« Italie : vers un gouvernement d’union » : tel était le titre de notre chronique sur Boulevard Voltaire, le 27 mars dernier. Voici que notre pronostic est en cours de réalisation. L’accord intervenu le 24 mars entre les deux formations politiques victorieuses aux dernières élections (la coalition droite libérale/droite nationale dont fait partie la Ligue, et le Mouvement 5 étoiles) avait permis de faire élire, à la présidence de la Chambre des députés (422 voix sur 620), Roberto Fico (tendance gauche) et, en échange, un membre du parti de Berlusconi au Sénat (mais non choisi par lui), Mme Alberti Casellati, première femme à présider le Sénat italien (240 voix sur 319). Cela confirmait le crépuscule politique de Berlusconi. Désormais, l’astre du richissime Cavaliere de 82 ans s’est couché, sans doute à jamais.
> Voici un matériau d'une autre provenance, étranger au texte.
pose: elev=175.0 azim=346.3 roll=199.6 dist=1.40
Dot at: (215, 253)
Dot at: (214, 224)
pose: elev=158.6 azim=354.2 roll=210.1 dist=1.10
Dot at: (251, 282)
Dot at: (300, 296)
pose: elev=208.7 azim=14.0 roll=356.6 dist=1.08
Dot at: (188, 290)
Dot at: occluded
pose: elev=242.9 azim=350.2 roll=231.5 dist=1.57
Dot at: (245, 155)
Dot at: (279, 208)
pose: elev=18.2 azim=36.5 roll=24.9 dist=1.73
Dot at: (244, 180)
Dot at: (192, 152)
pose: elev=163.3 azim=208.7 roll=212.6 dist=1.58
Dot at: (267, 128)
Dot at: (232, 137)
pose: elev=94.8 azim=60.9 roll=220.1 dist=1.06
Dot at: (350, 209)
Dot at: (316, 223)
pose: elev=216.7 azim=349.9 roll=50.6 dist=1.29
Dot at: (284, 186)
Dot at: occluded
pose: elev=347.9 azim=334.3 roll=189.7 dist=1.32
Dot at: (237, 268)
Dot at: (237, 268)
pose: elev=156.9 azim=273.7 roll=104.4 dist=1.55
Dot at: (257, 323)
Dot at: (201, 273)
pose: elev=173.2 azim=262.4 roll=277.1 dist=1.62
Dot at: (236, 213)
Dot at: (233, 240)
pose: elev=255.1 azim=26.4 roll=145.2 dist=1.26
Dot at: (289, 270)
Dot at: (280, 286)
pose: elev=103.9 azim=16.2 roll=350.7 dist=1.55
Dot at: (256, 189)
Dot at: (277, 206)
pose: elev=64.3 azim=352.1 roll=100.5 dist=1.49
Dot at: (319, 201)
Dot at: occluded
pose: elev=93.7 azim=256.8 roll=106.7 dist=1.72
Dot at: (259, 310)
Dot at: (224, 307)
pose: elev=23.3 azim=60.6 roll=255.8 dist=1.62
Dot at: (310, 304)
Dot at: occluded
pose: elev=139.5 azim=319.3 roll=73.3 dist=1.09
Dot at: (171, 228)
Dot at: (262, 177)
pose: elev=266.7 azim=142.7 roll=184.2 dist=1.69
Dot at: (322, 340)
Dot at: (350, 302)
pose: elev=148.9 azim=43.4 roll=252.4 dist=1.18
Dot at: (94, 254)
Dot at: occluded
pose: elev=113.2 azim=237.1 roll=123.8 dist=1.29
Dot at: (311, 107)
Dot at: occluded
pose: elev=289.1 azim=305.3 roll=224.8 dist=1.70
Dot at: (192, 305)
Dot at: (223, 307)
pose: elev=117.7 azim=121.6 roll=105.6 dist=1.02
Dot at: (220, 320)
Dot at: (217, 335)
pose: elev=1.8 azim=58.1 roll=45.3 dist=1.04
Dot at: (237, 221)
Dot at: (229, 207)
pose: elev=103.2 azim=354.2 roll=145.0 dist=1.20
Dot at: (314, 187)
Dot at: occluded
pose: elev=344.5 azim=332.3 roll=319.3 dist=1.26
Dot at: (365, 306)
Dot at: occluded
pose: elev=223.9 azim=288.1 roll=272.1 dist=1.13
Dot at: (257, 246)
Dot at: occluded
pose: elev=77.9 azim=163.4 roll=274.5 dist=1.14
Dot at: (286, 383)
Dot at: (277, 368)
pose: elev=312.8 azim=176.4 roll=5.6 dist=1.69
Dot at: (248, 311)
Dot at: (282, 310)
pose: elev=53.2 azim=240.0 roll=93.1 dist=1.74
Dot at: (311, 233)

Car ce 9 mai, sur les réseaux sociaux, Berlusconi, qui s’opposait à cet accord de gouvernement, déclarait enfin : « Si une autre formation politique veut assumer la responsabilité de former un gouvernement avec les 5 étoiles, nous prendrons acte de ce choix avec respect. » L’obstacle est levé ; mais il est vrai qu’il ne pesait plus bien lourd. Car le parti de Berlusconi, grand vaincu des législatives, n’était plus en mesure de supporter le discrédit croissant que son blocage provoquait avec un risque de disparition pure et simple. Quelle que soit la composition exacte du futur gouvernement, il représentera au moins 70 % des Italiens et sera nécessairement anti-système, anti-migrants, et anti-euro-mondialisme. Sans oublier le volet social qui est l’âme du 5 étoiles : baisses d’impôts, maintien du système de retraites, mesures en faveur des familles, lutte contre le chômage des jeunes. Autant de mesures qui vont à l’encontre des préconisations budgétaires de Bruxelles, ce qui ne dérangera donc nullement la Ligue. Qui, de Luigi Di Maio (Mouvement 5 étoiles-M5S) et de Matteo Salvini (Ligue), sera président du Conseil, et quel sera le dosage de ce gouvernement pour quels postes ? On peut supposer, tant l’art de la combinazzione est subtilement pratiqué en Italie, que ces arbitrages sont déjà quasi arrêtés…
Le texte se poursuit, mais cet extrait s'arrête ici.